Funding cut spells disaster for Buxton poverty advice service

Food Banks in the Peak - Staff Portrait - Paul Bohan
Food Banks in the Peak - Staff Portrait - Paul Bohan

An vital service which helps people escape homelessness and poverty with crucial advice is facing closure when its funding is cut by Derbyshire County Council in April.

Zink Advice - based at High Peak Foodbank in Buxton - has been helping clients sort out problems causing them to need emergency food aid since 2015.

The service - part of High Peak charity the Zink Project along with the foodbank - supports people out of poverty and into jobs and is a ‘key part of the service’.

Area coordinator Paul Bohan told how the service - which costs £6,000 a year to run - had been ‘very successful’.

He said: “It has meant that we can help people resolve the issue that caused them food poverty straightaway then they don’t need to keep coming back for food parcels.”

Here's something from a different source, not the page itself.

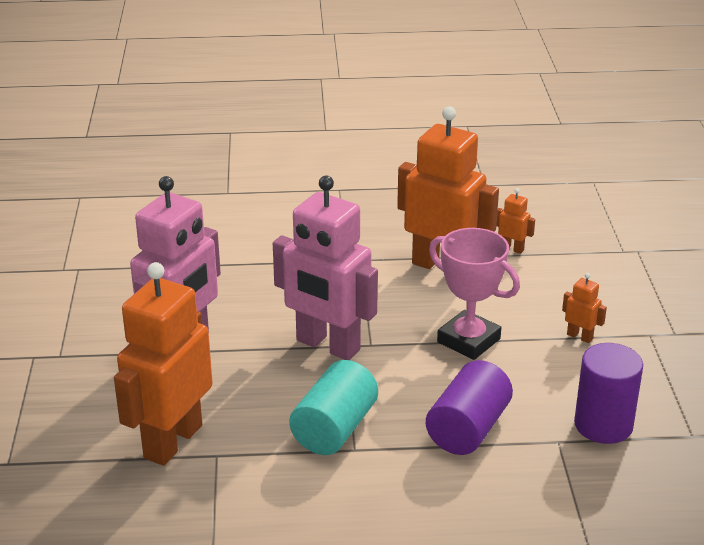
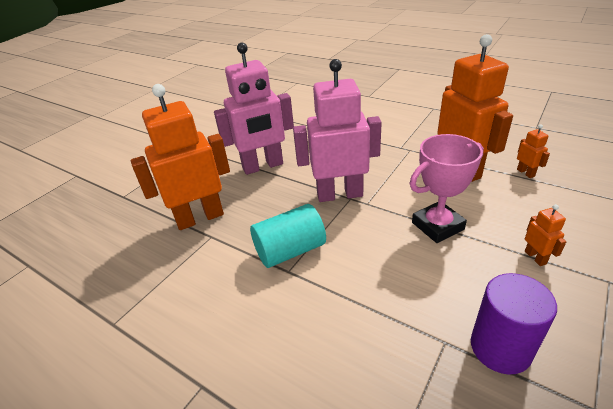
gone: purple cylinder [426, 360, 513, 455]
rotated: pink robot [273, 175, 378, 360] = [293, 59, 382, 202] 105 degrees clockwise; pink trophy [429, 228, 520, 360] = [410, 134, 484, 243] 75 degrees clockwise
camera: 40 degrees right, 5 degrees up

Advice worker, Evie Goodwin Sherratt, told how more people were using Zink Advice to get help claiming new benefits.

She said: “The new benefit system Universal Credit is only available to claim online but some people can’t use a computer or access the internet.

“People tend to use the foodbank while they’re waiting for help to make a claim.

“Having an advice service in the foodbank means we can get the claim made straightaway and they don’t have to rely on food handouts.”

However there has also been an increase in the number of homeless people using the foodbank and Zink Advice has been there for them too, said a spokesman.

Evie said: “Last week alone I supported three homeless people into accommodation.

“One was young, pregnant and quite vulnerable and she had been offered shared accommodation in an area notorious for drugs - I helped her into somewhere more suitable.”

Paul said: “The advice service costs £6,000 a year to run and has supported around 150 people in that time.

“As a result over the last two years the need for food parcels has been stable at around 1,200 a year whereas everywhere else it has increased by 19 per cent according to national charity The Trussell Trust.

“Without further funding the advice service is likely to close, foodbank use will increase and homeless people will remain unsupported.”